(Questions to answer):
A: Answer these questions from the transcript on congressional oversight and the courts, marking each answer (i), (ii) or (iii):
(i) Through which department are court orders effectuated?
(ii) What case from 1803 is cited?
(iii) What is said about how much the Supreme Court is working this summer?
B: Carry on the transcript on congressional oversight and the courts, starting right after its final sentence.

(Document text):
___

What happens now because we've already seen the president refusing to comply with some congressional oversight. What happens if it's just a blatant, I'm just not going to comply with congressional subpoenas or congressional oversight? I mean, where do we go? I feel like we're already sort of in a constitutional crisis, but we haven't completely recognized it yet.
Amy
Yeah, I, I think the system is structured to rely upon the courts and court orders. Now you have to think through how court orders are effectuated, and that's done through the Department of Justice. To what extent would the executive be able to command the Department of Justice to not enforce an order? That's just theoretical. I don't think it's happened yet. I'd be surprised if it got to that case. It would be unfortunate. It would really be a usurpation of the balance of powers and the constitutional structure. NICHOLAS Even at the Kentucky Constitutional Convention, Jefferson and Madison, in their essays, repeatedly relied upon the courts. They said the courts were critical and they needed to be independent. There repeated essays in there about how essential it would be for the court system to be able to resolve disputes, particularly between the executive branch and, and the legislative branch. And all of this was before. Remember, 1803 is Marbury versus Madison. That's where the court actually said we can make these sorts of decisions. And that that's been the case now for well over 200 years. So the, hopefully the ability of the court system to make rulings that would determine what can and cannot be done would be enforced and recognized by the Department of justice and the U.S. marshal Service and that sort of thing. I'd be surprised if things get to that point. And there's some really interesting cases that, a few of which I've mentioned that are on the docket in the coming months. And the Supreme Court is working a little bit overtime. They're working more this summer than they ever have in the past.

___

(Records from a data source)
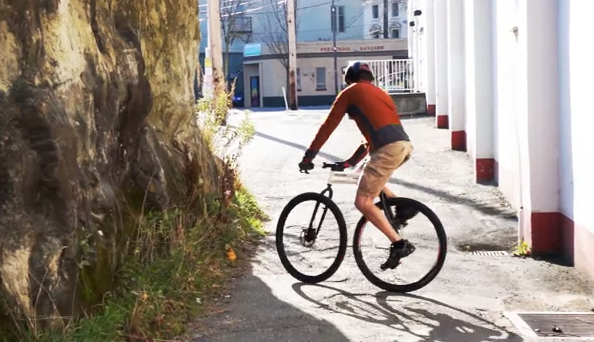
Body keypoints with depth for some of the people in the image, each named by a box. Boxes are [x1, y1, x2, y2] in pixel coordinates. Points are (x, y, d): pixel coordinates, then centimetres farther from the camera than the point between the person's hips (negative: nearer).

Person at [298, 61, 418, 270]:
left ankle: (399, 244, -9)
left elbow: (328, 126, 12)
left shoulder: (350, 92, 13)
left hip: (389, 148, -8)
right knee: (370, 177, 32)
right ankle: (402, 206, 16)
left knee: (363, 202, -3)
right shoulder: (379, 93, 33)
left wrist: (309, 156, 18)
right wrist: (350, 162, 39)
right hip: (405, 144, 8)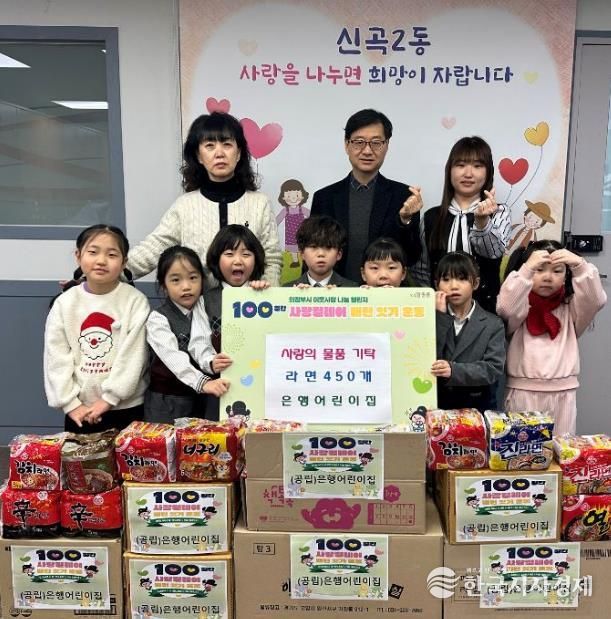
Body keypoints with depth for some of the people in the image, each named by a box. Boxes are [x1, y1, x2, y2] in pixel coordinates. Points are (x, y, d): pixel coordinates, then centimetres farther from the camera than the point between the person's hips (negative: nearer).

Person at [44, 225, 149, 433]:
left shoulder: (135, 301, -9)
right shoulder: (65, 302, -1)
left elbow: (133, 355, -12)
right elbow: (56, 357, -2)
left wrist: (109, 398, -13)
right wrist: (70, 402, -7)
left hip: (126, 408, -2)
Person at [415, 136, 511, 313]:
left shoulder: (498, 213, 0)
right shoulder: (431, 217, 4)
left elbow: (495, 251, -20)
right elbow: (421, 273, 8)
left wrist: (482, 220, -35)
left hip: (485, 309, -1)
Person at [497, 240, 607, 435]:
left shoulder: (570, 308, 9)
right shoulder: (519, 306, 0)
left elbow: (596, 300, -8)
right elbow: (505, 307, -21)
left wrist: (580, 266, -19)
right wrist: (527, 269, -26)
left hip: (562, 394, 3)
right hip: (523, 392, -2)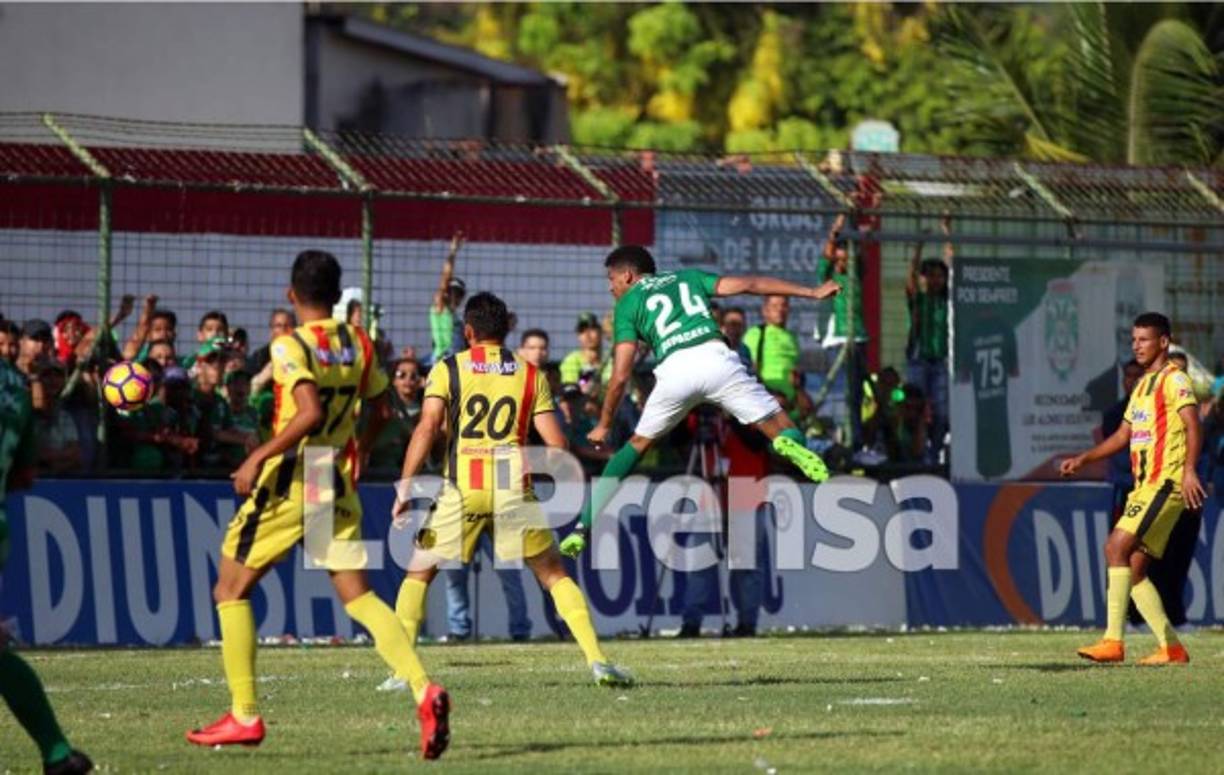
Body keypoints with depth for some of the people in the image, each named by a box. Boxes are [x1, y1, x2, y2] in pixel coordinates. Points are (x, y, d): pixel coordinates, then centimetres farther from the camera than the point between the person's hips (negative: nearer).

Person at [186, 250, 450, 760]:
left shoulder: (290, 347, -14)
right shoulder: (359, 345, 6)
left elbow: (310, 414, -27)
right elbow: (379, 408, 17)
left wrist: (258, 457, -20)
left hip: (288, 483, -6)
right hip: (339, 484, 6)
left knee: (231, 590, 9)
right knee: (357, 596, 5)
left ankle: (244, 717, 7)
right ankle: (423, 689, -17)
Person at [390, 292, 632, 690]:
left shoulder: (447, 369, 7)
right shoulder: (531, 374, 12)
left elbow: (427, 428, -5)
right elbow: (556, 442, 7)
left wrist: (405, 486, -5)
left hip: (462, 489, -1)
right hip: (513, 489, 1)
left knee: (418, 574, 14)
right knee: (554, 575, 13)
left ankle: (402, 669, 2)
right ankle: (598, 660, 2)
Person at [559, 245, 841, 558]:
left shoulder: (628, 304, 22)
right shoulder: (688, 277, 29)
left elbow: (621, 375, 13)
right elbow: (747, 285, 18)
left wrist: (604, 426, 24)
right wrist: (812, 292, 21)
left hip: (675, 369, 0)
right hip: (715, 356, 0)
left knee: (636, 445, 20)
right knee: (780, 429, 2)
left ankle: (583, 528, 16)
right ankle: (791, 445, -37)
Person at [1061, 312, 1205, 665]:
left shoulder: (1174, 379, -5)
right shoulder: (1142, 386, 22)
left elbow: (1193, 426, -16)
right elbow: (1122, 436, 28)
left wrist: (1189, 471, -29)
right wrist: (1083, 459, 17)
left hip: (1165, 483, -9)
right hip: (1144, 487, 9)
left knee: (1117, 547, -19)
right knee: (1133, 568, 5)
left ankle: (1113, 641, -22)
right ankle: (1171, 647, 9)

___

(Per-task answers):
A:
(i) The Department of Justice.
(ii) Marbury versus Madison.
(iii) It is working more this summer than it ever has in the past.

B:
Dennis Fleming Jr.
So we'll, you'll be watching that. You know, I feel like, I feel like, and I'm not a Scott scholar on this, but I feel like the Supreme Court has not adequately acted as a check on executive power in recent years. I, I could, I could be wrong. And I'm, I'm interested in your opinion on that. I feel like it's abdicated that role. But, you know, I, I'm also interested in your opinion on the absolute immunity from prosecution in criminal, from, from criminal prosecution of the president that the Supreme Court gave to all presidents, I guess, to, you know, this, this ruling that happened a couple of years ago. What your take on that is.
Amy
Well, that's one the good thing to know about the court. It can always pull back on what it's done before, but that one was certainly a precedent set in case. I remember listening to the oral argument on that Thing I wasn't there. But you can listen to the oral arguments now, at least orally on the Supreme Court website. And I can't recall the name of the lawyer for the President, but he was extraordinarily good. He was strong and he made a good case about immunity. But you've got to think logically about immunity and how that carries out if you're absolutely immune from everything. I think it empowers him to do a number of things that could be concerning. I would be. It's always possible they could rethink some of those things and pull back on it. I think the Cherkasy case and local Bright case that I just mentioned are efforts even by this Supreme Court, which decidedly has a conservative tilt, try to pull back on the powers of the branches. So I see those cases, ironically, as being positives that could it set some precedent that could perhaps allow for some further delineation between the branches. And these are two cases that came out before the President's reelection. But there's some real barn burners that are on the docket coming up that'll be fascinating to see, to see how they develop. There's some members of the court that it'll be interesting to see how they fall on some of these cases.
Dennis Fleming Jr.
Yeah. Now if you.
Amy
Amy, Amy Comey Barrett, for example, will be.
Dennis Fleming Jr.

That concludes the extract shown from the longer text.